Entries provided

--------

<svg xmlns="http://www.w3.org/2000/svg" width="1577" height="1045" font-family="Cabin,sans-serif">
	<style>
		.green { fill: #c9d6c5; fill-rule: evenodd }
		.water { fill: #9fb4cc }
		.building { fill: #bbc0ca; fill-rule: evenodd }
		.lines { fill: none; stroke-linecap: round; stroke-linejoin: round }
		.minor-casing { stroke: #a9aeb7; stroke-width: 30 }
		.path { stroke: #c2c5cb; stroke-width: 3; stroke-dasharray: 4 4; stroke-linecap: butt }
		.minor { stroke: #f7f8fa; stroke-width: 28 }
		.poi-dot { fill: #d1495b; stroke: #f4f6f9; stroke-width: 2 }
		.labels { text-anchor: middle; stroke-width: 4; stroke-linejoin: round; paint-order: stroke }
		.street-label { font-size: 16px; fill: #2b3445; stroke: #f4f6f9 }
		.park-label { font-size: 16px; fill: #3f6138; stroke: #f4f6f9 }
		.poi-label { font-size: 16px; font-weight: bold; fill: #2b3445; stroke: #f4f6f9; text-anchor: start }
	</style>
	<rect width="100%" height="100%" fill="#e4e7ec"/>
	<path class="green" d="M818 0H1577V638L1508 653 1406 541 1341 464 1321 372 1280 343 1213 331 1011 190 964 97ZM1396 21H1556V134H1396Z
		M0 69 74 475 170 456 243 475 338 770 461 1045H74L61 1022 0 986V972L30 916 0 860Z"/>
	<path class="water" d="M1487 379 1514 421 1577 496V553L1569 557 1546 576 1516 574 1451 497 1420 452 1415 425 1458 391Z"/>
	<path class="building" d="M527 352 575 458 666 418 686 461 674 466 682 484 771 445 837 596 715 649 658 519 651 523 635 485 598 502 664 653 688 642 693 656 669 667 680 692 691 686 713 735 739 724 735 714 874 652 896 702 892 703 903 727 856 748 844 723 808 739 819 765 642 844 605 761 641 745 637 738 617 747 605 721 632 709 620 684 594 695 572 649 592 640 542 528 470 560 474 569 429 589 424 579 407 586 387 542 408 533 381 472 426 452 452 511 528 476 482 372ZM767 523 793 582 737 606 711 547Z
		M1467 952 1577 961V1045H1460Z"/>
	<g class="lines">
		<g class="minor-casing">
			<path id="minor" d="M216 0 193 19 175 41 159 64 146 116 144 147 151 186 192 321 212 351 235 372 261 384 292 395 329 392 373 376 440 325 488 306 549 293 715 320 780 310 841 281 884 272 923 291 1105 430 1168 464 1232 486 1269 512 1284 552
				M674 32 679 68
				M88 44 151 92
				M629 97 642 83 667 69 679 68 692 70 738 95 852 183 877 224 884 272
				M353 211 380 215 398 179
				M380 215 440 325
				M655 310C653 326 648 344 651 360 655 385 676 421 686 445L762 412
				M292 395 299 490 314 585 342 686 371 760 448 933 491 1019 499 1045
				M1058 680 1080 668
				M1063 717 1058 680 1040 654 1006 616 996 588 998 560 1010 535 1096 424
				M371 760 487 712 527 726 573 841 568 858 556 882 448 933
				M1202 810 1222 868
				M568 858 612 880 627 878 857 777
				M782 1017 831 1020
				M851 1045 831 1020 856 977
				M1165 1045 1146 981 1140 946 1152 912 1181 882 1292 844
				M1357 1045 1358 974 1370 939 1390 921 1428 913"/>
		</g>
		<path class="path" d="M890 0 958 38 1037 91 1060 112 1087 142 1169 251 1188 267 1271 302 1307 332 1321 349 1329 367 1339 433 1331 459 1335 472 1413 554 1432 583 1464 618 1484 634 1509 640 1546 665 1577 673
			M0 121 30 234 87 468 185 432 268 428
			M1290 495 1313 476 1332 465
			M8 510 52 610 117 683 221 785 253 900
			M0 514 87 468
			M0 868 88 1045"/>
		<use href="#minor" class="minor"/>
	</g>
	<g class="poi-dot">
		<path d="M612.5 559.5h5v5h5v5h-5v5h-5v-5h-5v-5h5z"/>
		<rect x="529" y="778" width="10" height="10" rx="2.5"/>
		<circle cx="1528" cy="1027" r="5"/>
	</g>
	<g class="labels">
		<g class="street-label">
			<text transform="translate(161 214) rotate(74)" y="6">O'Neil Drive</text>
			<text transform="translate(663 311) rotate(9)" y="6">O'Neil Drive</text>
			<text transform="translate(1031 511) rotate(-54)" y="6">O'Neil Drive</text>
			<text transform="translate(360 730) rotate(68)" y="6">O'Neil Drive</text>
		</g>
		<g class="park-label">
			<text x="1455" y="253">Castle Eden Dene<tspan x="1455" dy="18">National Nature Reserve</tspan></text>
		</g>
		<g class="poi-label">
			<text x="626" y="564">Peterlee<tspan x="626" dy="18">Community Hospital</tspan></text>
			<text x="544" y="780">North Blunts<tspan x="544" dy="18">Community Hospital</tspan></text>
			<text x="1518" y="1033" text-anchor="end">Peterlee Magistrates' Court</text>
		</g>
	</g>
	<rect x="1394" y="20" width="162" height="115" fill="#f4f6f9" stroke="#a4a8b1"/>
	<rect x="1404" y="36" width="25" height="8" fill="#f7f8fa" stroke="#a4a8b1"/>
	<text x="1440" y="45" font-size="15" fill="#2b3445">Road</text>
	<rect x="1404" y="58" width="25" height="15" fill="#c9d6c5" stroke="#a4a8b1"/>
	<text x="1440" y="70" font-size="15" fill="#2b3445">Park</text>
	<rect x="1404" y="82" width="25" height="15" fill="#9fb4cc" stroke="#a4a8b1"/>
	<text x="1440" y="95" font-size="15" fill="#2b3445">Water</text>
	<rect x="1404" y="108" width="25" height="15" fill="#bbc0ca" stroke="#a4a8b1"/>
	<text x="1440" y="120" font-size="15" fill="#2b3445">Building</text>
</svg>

--------

Aim of the task
Your reply should consist of all the records, restated exactly.

Task solution
<svg xmlns="http://www.w3.org/2000/svg" width="1577" height="1045" font-family="Cabin,sans-serif">
	<style>
		.green { fill: #c9d6c5; fill-rule: evenodd }
		.water { fill: #9fb4cc }
		.building { fill: #bbc0ca; fill-rule: evenodd }
		.lines { fill: none; stroke-linecap: round; stroke-linejoin: round }
		.minor-casing { stroke: #a9aeb7; stroke-width: 30 }
		.path { stroke: #c2c5cb; stroke-width: 3; stroke-dasharray: 4 4; stroke-linecap: butt }
		.minor { stroke: #f7f8fa; stroke-width: 28 }
		.poi-dot { fill: #d1495b; stroke: #f4f6f9; stroke-width: 2 }
		.labels { text-anchor: middle; stroke-width: 4; stroke-linejoin: round; paint-order: stroke }
		.street-label { font-size: 16px; fill: #2b3445; stroke: #f4f6f9 }
		.park-label { font-size: 16px; fill: #3f6138; stroke: #f4f6f9 }
		.poi-label { font-size: 16px; font-weight: bold; fill: #2b3445; stroke: #f4f6f9; text-anchor: start }
	</style>
	<rect width="100%" height="100%" fill="#e4e7ec"/>
	<path class="green" d="M818 0H1577V638L1508 653 1406 541 1341 464 1321 372 1280 343 1213 331 1011 190 964 97ZM1396 21H1556V134H1396Z
		M0 69 74 475 170 456 243 475 338 770 461 1045H74L61 1022 0 986V972L30 916 0 860Z"/>
	<path class="water" d="M1487 379 1514 421 1577 496V553L1569 557 1546 576 1516 574 1451 497 1420 452 1415 425 1458 391Z"/>
	<path class="building" d="M527 352 575 458 666 418 686 461 674 466 682 484 771 445 837 596 715 649 658 519 651 523 635 485 598 502 664 653 688 642 693 656 669 667 680 692 691 686 713 735 739 724 735 714 874 652 896 702 892 703 903 727 856 748 844 723 808 739 819 765 642 844 605 761 641 745 637 738 617 747 605 721 632 709 620 684 594 695 572 649 592 640 542 528 470 560 474 569 429 589 424 579 407 586 387 542 408 533 381 472 426 452 452 511 528 476 482 372ZM767 523 793 582 737 606 711 547Z
		M1467 952 1577 961V1045H1460Z"/>
	<g class="lines">
		<g class="minor-casing">
			<path id="minor" d="M216 0 193 19 175 41 159 64 146 116 144 147 151 186 192 321 212 351 235 372 261 384 292 395 329 392 373 376 440 325 488 306 549 293 715 320 780 310 841 281 884 272 923 291 1105 430 1168 464 1232 486 1269 512 1284 552
				M674 32 679 68
				M88 44 151 92
				M629 97 642 83 667 69 679 68 692 70 738 95 852 183 877 224 884 272
				M353 211 380 215 398 179
				M380 215 440 325
				M655 310C653 326 648 344 651 360 655 385 676 421 686 445L762 412
				M292 395 299 490 314 585 342 686 371 760 448 933 491 1019 499 1045
				M1058 680 1080 668
				M1063 717 1058 680 1040 654 1006 616 996 588 998 560 1010 535 1096 424
				M371 760 487 712 527 726 573 841 568 858 556 882 448 933
				M1202 810 1222 868
				M568 858 612 880 627 878 857 777
				M782 1017 831 1020
				M851 1045 831 1020 856 977
				M1165 1045 1146 981 1140 946 1152 912 1181 882 1292 844
				M1357 1045 1358 974 1370 939 1390 921 1428 913"/>
		</g>
		<path class="path" d="M890 0 958 38 1037 91 1060 112 1087 142 1169 251 1188 267 1271 302 1307 332 1321 349 1329 367 1339 433 1331 459 1335 472 1413 554 1432 583 1464 618 1484 634 1509 640 1546 665 1577 673
			M0 121 30 234 87 468 185 432 268 428
			M1290 495 1313 476 1332 465
			M8 510 52 610 117 683 221 785 253 900
			M0 514 87 468
			M0 868 88 1045"/>
		<use href="#minor" class="minor"/>
	</g>
	<g class="poi-dot">
		<path d="M612.5 559.5h5v5h5v5h-5v5h-5v-5h-5v-5h5z"/>
		<rect x="529" y="778" width="10" height="10" rx="2.5"/>
		<circle cx="1528" cy="1027" r="5"/>
	</g>
	<g class="labels">
		<g class="street-label">
			<text transform="translate(161 214) rotate(74)" y="6">O'Neil Drive</text>
			<text transform="translate(663 311) rotate(9)" y="6">O'Neil Drive</text>
			<text transform="translate(1031 511) rotate(-54)" y="6">O'Neil Drive</text>
			<text transform="translate(360 730) rotate(68)" y="6">O'Neil Drive</text>
		</g>
		<g class="park-label">
			<text x="1455" y="253">Castle Eden Dene<tspan x="1455" dy="18">National Nature Reserve</tspan></text>
		</g>
		<g class="poi-label">
			<text x="626" y="564">Peterlee<tspan x="626" dy="18">Community Hospital</tspan></text>
			<text x="544" y="780">North Blunts<tspan x="544" dy="18">Community Hospital</tspan></text>
			<text x="1518" y="1033" text-anchor="end">Peterlee Magistrates' Court</text>
		</g>
	</g>
	<rect x="1394" y="20" width="162" height="115" fill="#f4f6f9" stroke="#a4a8b1"/>
	<rect x="1404" y="36" width="25" height="8" fill="#f7f8fa" stroke="#a4a8b1"/>
	<text x="1440" y="45" font-size="15" fill="#2b3445">Road</text>
	<rect x="1404" y="58" width="25" height="15" fill="#c9d6c5" stroke="#a4a8b1"/>
	<text x="1440" y="70" font-size="15" fill="#2b3445">Park</text>
	<rect x="1404" y="82" width="25" height="15" fill="#9fb4cc" stroke="#a4a8b1"/>
	<text x="1440" y="95" font-size="15" fill="#2b3445">Water</text>
	<rect x="1404" y="108" width="25" height="15" fill="#bbc0ca" stroke="#a4a8b1"/>
	<text x="1440" y="120" font-size="15" fill="#2b3445">Building</text>
</svg>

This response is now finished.